La grâce de l’enfance certainement, mais l’utopie ou la folle sagesse qui anime l’amitié également. Il est temps de rappeler qu’entre deux amis l’amitié sera d’autant plus durable que l’un et l’autre auront su non seulement conserver mais cultiver l’esprit d’enfance.


Ville de ciel bleu, ville de ciel d’été même en hiver, ville où la lumière jaune fait scintiller sur la peau les insectes tels des abcès d’or. Lourd parfum et profond silence de cette ville : aucun frémissement, aucun bourdonnement, aucun souffle, aucune haleine. Une étrange impression de paille sèche et toujours s’asséchant.
Il n’est pas nécessaire d’examiner le ciel pour constater l’absence de nuages, encore moins de nuages charbonneux, porteurs de pluie. Non, la voûte demeure bleue, immensément bleue.
Au fond, cette ville n’a qu’un roi, qui l’illumine et qui semble régner à partir d’elle sur l’univers entier. Elle ne peut pas renier ce roi, qui se lève tous les jours pour elle et qui s’arrange pour faire croire qu’il se lève aussi pour le reste du monde.

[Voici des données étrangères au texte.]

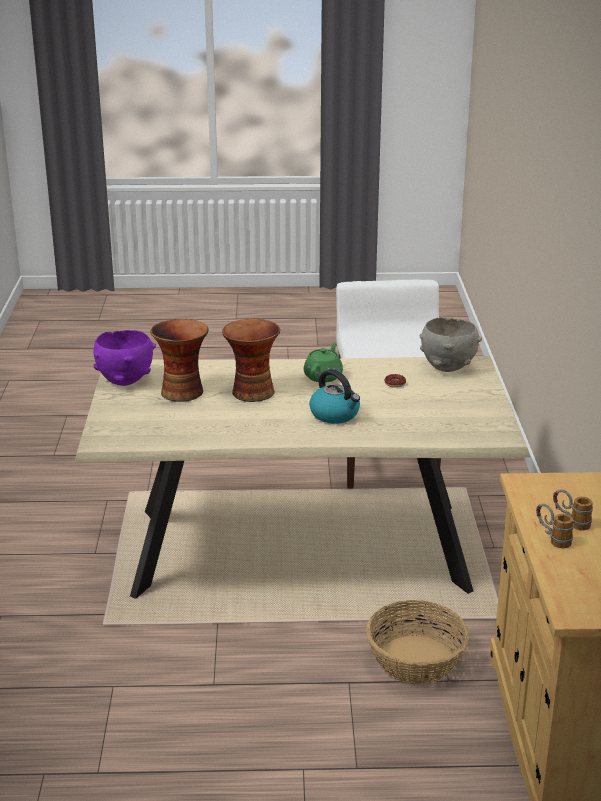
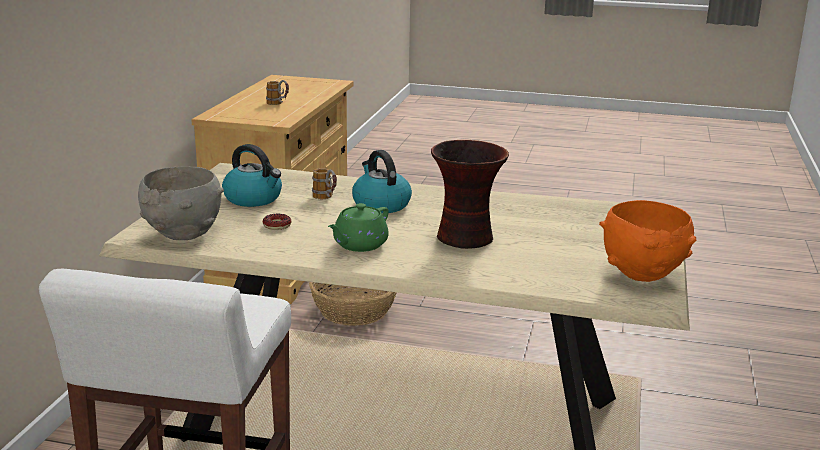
camera: 165 degrees left, 5 degrees down
(125, 380) = (643, 275): purple bowl -> orange bowl
(182, 392) = (559, 250): vase -> none
(440, 405) = (254, 199): none -> kettle
(552, 539) = (303, 101): mug -> mug (326, 199)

Nulle évasion possible. L’accablante chaleur est l’emblème reconnu de ce royaume et l’on se prosterne volontiers devant la débauche solaire, même si elle brûle les toits de tuiles roses ou qu’elle ébouillante les façades et les rues. Tout se passe comme si on ne demandait qu’à flamber. Et le ciel est là pour servir de couvercle.
Les habitants de la ville sont en permanence au bout d’une marche incertaine. Jouets de ce roi impassible, qu’ils persistent à adorer, il ne faut pas s’y tromper. Car la puissance de ce maître est si grande qu’elle parvient sans peine à réveiller les morts.
Après avoir cheminé sous terre le long de couloirs étroits et s’être enlisés dans d’épaisses galeries de sable, ils ont été happés et ramenés à l’air brûlant, pour réentendre le rire amer des hommes et glisser de nouveau sur la terre sèche. Maintenant, ils marchent en file indienne, tous cramponnés à la lumière dure. Ils ressemblent à des papillons cloués brutalement vivants, les ailes meurtries, les fines écailles flétries… des papillons rêvant confusément de fleurs tendres.
Mais en ce lieu, peu de végétation, peu d’arbres, au loin quelques palmiers. En fixant le regard avec intensité sur tel ou tel de ces palmiers, on peut voir se dresser le spectre d’un marin aux pupilles aveugles et aux lèvres enflées en attente de quelque maigre nourriture. Image furtive comme le sont celles de femmes ouvrant leurs capes rouges pour découvrir leurs seins hauts.
On ouvre les yeux et le soleil est là, déjà là, toujours là. Le beau temps en continu, le beau temps comme seule loi acceptée, seule réalité reconnue, tandis que la pluie peine à exister et désarçonne toujours quand elle advient.
La lumière éblouissante et la chaleur garantie offrent à cette ville la réputation d’être bénie des dieux. Il est vrai qu’au-dessus des têtes s’étend l’azur d’un ciel sans partage.
Comme le soleil ne faiblit pas, on en appelle alors à la mer. Cette ville de plein soleil n’a pas d’autre choix que de s’accoupler à la mer. Du reste, la baie – nommée la Baie des Anges, n’y voyons pas un hasard… élue, en outre, septième ou huitième merveille du monde par Jules Romains – la baie donc, doucement enfoncée dans les terres, ouvre ses flancs et laisse pénétrer la mer dans son échancrure. La masse d’eau paisible a des mouvements répétés et lents, des courbures amples, des ondulations réglées. Le long du rivage, le gravier avance et recule, subissant l’incessante indécision des vagues.
On en appelle à la mer en effet, mais celle qui apaise et tempère la chaleur, non celle qui aime s’enfler, se déchaîner et souffler en tempête. La mer certes, mais pas n’importe quelle mer, une mer calme et douce, une mer décidément voluptueuse, comme endormie. Cette ville de ciel bleu et de plein soleil mérite certainement la Méditerranée.